By bolzano-weierstrass, there exists a x_n $\displaystyle \in$ U $\displaystyle \cap$ such that s - 1/n < x_n < s. For all n $\displaystyle \in$ N, x_n $\displaystyle \in$ U implies that f(x_n) < t. (this is how U is defined)

You can see that x_n converges to the sup U = s. By continuity, f(x_n) converges to f(s) $\displaystyle \leq$ f(t).

Finish the proof, using a similar argument, you want to show that f(s) $\displaystyle \geq$ f(t).

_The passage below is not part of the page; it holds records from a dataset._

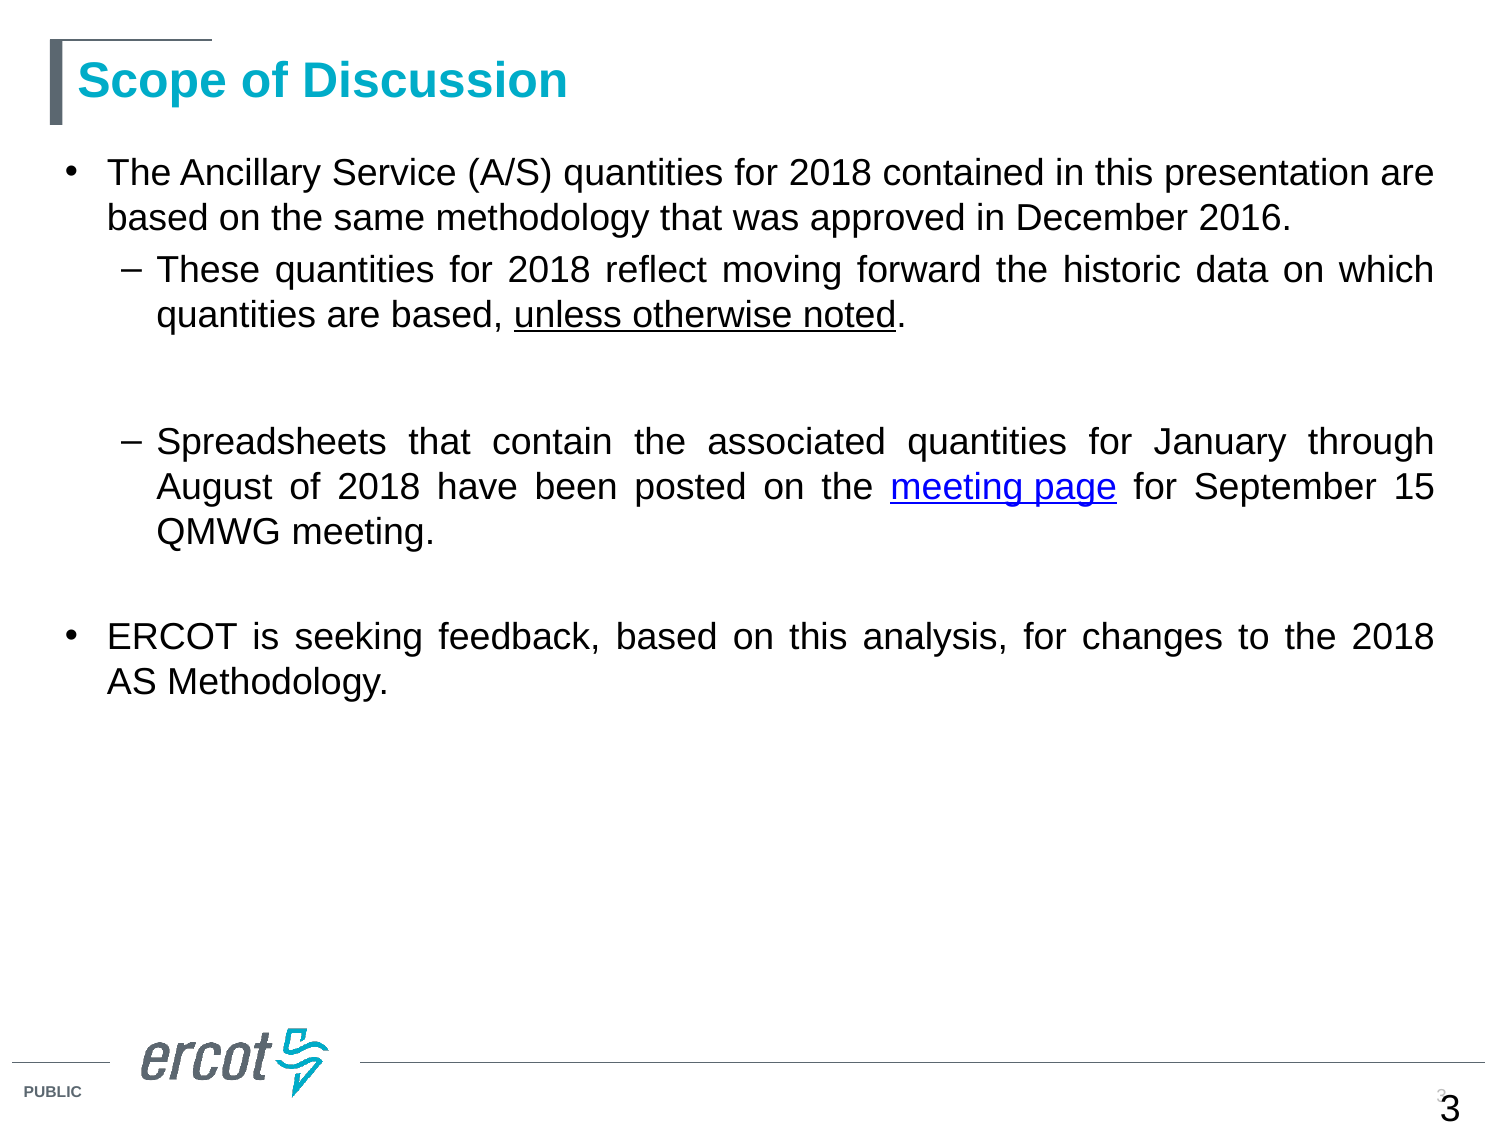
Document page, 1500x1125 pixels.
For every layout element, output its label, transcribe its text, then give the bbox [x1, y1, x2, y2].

list The Ancillary Service (A/S) quantities for 2018 contained in this presentation are based on the same methodology that was approved in December 2016. These quantities for 2018 reflect moving forward the historic data on which quantities are based, unless otherwise noted. Spreadsheets that contain the associated quantities for January through August of 2018 have been posted on the meeting page for September 15 QMWG meeting. ERCOT is seeking feedback, based on this analysis, for changes to the 2018 AS Methodology. [50, 140, 1450, 972]
title Scope of Discussion [62, 39, 1450, 125]
slide_number 3 [1425, 1076, 1500, 1112]
picture [137, 1024, 332, 1100]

Hint: Use Bolzano-Weirstrass, the fact that s = sup U, and the fact that there is a convergent subsequence such that y_n is not in U.

Problem 2

We first need to define a dominant term. The nth term of a sequence is dominant if for all m > n, a_m < a_n. In other words the dominant term is greater than all of the elements that come after it. (note that this term may be defined a little different in your book or an inferior term may be discussed). Anyway, the proof would not be any different.

Now, we continue our proof by inspecting two cases.

1. First case: A sequence contains infinitely many dominant terms.

-Find the first dominant term, then the second, then the third. Do you see a pattern? You can obtain a decreasing subsequence by listing all of the dominant terms in order.

2 Second case: A sequence contains finitely many dominant terms.

- List all of the dominant terms. Then, select the element a_k that comes right after the last dominant term, and construct your increasing subsequence with those elements. Do you see why?

Let me know if you run into problems.

Re: Advanced Calculus/Real Analysis Help

Thank you so much for your response, I really appreciate you taking your time out and helping me. For number 1 I'm not really sure how to use sup as my class has not gotten to it yet. For number 2 what exactly do you mean by dominant term?

Thank you!

Re: Advanced Calculus/Real Analysis Help

The supremum is the least upper bound of a set.

What do we mean by a least upper bound?

Def'n:

Upper Bound. Let S be a subset of R. If there exists a M $\displaystyle \in$ R such that for all x $\displaystyle \in$ S, one has x$\displaystyle \leq$ M, then M is an upper bound for S.

In other words, an upper bound for a set is a number greater than any element of the set.

Take the set A ⊆ R, A = {1,2,3}. Well, 4, by definition, is an upper bound of this set, right? 4 is greater than any element in the set A. Similarly, 3.000001 and 7/2 are upper bounds. 3 is also an upper bound, in particular the least upper bound, since 3 is greater than or equal to all of the elements in that set and less than any other upper bound.

Def'n:

Least upper bound, supremum: Let S be a subset of R. Suppose S is bounded above (has an upper

bound). If there exists s ∈ R such that s is an upper bound for S and for all upper bounds

M of S, one has s ≤ M, then we call s the least upper bound or supremum of S, denoted

supS.

In other words, the least upper bound is the smallest of the upper bounds.

Take the set T = { x | x $\displaystyle \in$ R, x $\displaystyle \leq$ 1}. What are some upper bounds for this set? What is the least upper bound of this set? Is the least upper bound of this set T in the set or not?

What is the supremum of the empty set? What can you say about this?

Note: Don't forget to look for the definition of infimum. An infimum is the greatest lower bound of a set (or a sequence), depending on the context. It is defined similarly.

Also, the existence of supremums and infimums relies on the Completeness Axiom. This is crucial in Real Analysis.

"Let S ⊆ R be nonempty and bounded above. Then, supS ∈ R." A lot of your proofs will revolve around the idea of having a supremum (or infimum). Depending on your analysis course, you may be asked to prove that the set of the reals is complete. In any case, like I said, this idea is fundamental in Real Analysis.

Moving on to dominant terms, let a_n = 1 / n

a1 = 1, a2, = 1/2... This sequence has infinitely many dominant terms. Why? 1 > 1/2, 1/2 > than all of the terms after it. Any term in the sequence is greater than all of the terms following it. Hence, every term of this sequence is a dominant term.

Let's construct a sequence say: 1,4,2,4, 1, 2, 1, 4, 5, 7, 9, 0, 0, 0, 0, 0... (all zeroes from this point on).

The dominant term of this sequence is 9. Why? Look at the definition. Why is 1 not a dominant term? Are there finitely many or infinitely many dominant terms?

Let me know if you have further questions!